Of course, there wasn’t a wave of violence, but it got them elected, at which point it was only a matter of time before they had to get off the tiger. The point at which they did this was when the crime mapping Boris promised launched, since this instantly tied their reputation into the credibility of the crime figure collection methods introduced by New Labour and removed the ability to blame the Home Office for anything that went wrong (plus allowing opportunist Labour MPs such as Virendra Sharma there to leap unopposed on the figures as proof of their greater devotion to crime-fighting).
Then we had the sacking of Ian Blair for being left over from the previous reign, another public relations driven event designed to send a message that Kit and Boris were in charge now while giving us the clue that we were dealing with Year Zero merchants as far as the Met is concerned. Then we got the high-profile anti-knife crime initiatives, more bus police squads etc. Finally, having set up this bold public image of strong, clear-eyed men of business in charge and getting things done, it was all punctured by Boris suddenly giving up the chair of the MPA to Kit, which given the high profile of Boris’s crime policy has resulted in EDMs, Labour MPs queueing up in the House to bash Boris and Malthouse being forced onto the defensive on the radio. That this is not an ideal situation was proved by Kit agreeing with Ken Livingstone on LBC a couple of weeks ago that the figures were basically trustworthy and crime had indeed fallen. For a team used to setting the news agenda, this is an unusual situation of being caught on the back foot and means Boris and Kit have to try and find a form of words that reassures the public over ‘cuts’ at the same time as the balloon of credibility is deflating rapidly in the background.
This task is of course complicated by the national political scene, where the tabloids are still running ‘OMG Rising Crime’ stories while Chris Grayling is trying to win the General Election on the hoary old ‘New Labour violent crime figure fiddling’ crap to please the Sun. This restricts Boris’s scope for creative PR as no one’s going to listen to the truth, which is that you quite possibly can cut police numbers *if you accept that we’re a less criminal society*. It doesn’t help that the foremost voice pushing this line is Sir Ian Blair. If they do go down this road it would mean confronting the national party’s election campaign and jettisoning one of the most powerful weapons in the Conservative armoury – that the socialists will be soft on crime and give your taxes to loony left councils who take feral kids for two weeks in Bali, etc. etc. ad nauseam.
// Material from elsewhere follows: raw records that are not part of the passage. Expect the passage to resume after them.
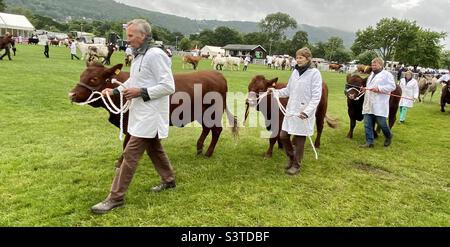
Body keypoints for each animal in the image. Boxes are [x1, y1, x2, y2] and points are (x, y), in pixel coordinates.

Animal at [68, 63, 237, 162]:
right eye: (81, 75)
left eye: (94, 79)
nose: (71, 94)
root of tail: (218, 74)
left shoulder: (130, 124)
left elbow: (126, 144)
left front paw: (121, 161)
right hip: (202, 114)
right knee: (207, 129)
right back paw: (199, 149)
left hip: (213, 112)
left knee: (216, 130)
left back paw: (208, 152)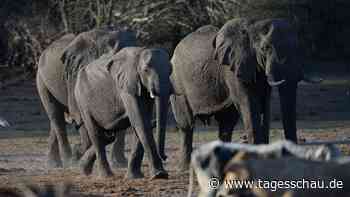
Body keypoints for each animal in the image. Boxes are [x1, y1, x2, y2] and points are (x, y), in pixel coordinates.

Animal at [36, 27, 137, 168]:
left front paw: (120, 164)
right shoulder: (76, 73)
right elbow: (79, 112)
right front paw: (77, 154)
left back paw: (55, 163)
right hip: (41, 79)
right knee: (55, 115)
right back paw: (68, 162)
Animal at [74, 46, 172, 179]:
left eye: (171, 70)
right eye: (146, 70)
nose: (165, 157)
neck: (140, 53)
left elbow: (142, 121)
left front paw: (135, 177)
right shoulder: (127, 86)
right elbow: (140, 121)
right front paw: (159, 175)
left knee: (109, 135)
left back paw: (83, 169)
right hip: (82, 100)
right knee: (95, 133)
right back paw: (106, 176)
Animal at [170, 17, 318, 170]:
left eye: (298, 48)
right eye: (265, 48)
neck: (253, 27)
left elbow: (265, 104)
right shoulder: (232, 69)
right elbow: (248, 104)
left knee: (226, 123)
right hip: (177, 83)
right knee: (187, 124)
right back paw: (185, 167)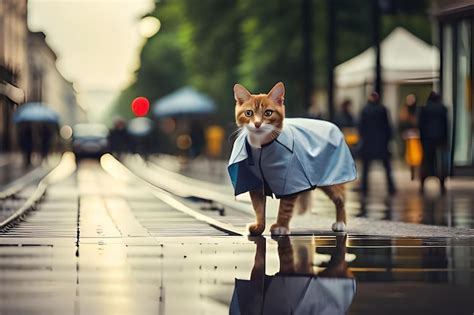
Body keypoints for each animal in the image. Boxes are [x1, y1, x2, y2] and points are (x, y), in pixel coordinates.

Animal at [232, 82, 348, 236]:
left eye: (268, 113)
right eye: (248, 113)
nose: (257, 124)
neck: (263, 147)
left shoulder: (289, 181)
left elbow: (285, 207)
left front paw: (281, 226)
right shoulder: (256, 184)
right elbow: (258, 209)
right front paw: (259, 227)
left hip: (328, 180)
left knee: (340, 197)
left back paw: (341, 222)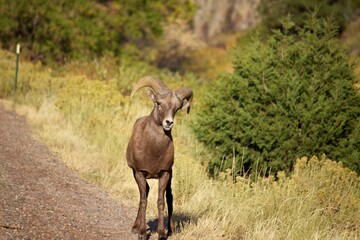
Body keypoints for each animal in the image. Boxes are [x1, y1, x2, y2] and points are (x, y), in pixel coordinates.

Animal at [127, 76, 194, 239]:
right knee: (144, 194)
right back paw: (135, 227)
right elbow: (143, 200)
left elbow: (161, 201)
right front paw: (142, 233)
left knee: (169, 197)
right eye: (159, 103)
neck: (153, 150)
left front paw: (162, 234)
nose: (168, 123)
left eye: (177, 108)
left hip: (170, 176)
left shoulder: (164, 174)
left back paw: (171, 230)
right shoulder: (139, 173)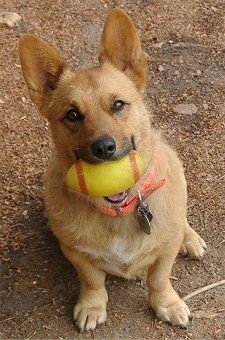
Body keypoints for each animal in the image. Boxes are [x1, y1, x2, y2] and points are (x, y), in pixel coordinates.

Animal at [18, 8, 206, 332]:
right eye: (72, 115)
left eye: (118, 104)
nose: (104, 148)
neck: (120, 212)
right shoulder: (77, 254)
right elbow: (93, 281)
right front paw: (92, 306)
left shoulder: (164, 253)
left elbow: (159, 279)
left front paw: (167, 304)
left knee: (181, 221)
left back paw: (190, 238)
So, will Boris and Kit take that brave step, which will also mean challenging the police themselves, who are behind a lot of the bloodcurdling stories in the tabloids for power and budget reasons. Any eagle eyed economising bean-counter would have a field day if tasked with culling senior officers who have cosy relationships with tabloid hacks. Get in there, Kit. On that, if nothing else, I’ll be right there with you.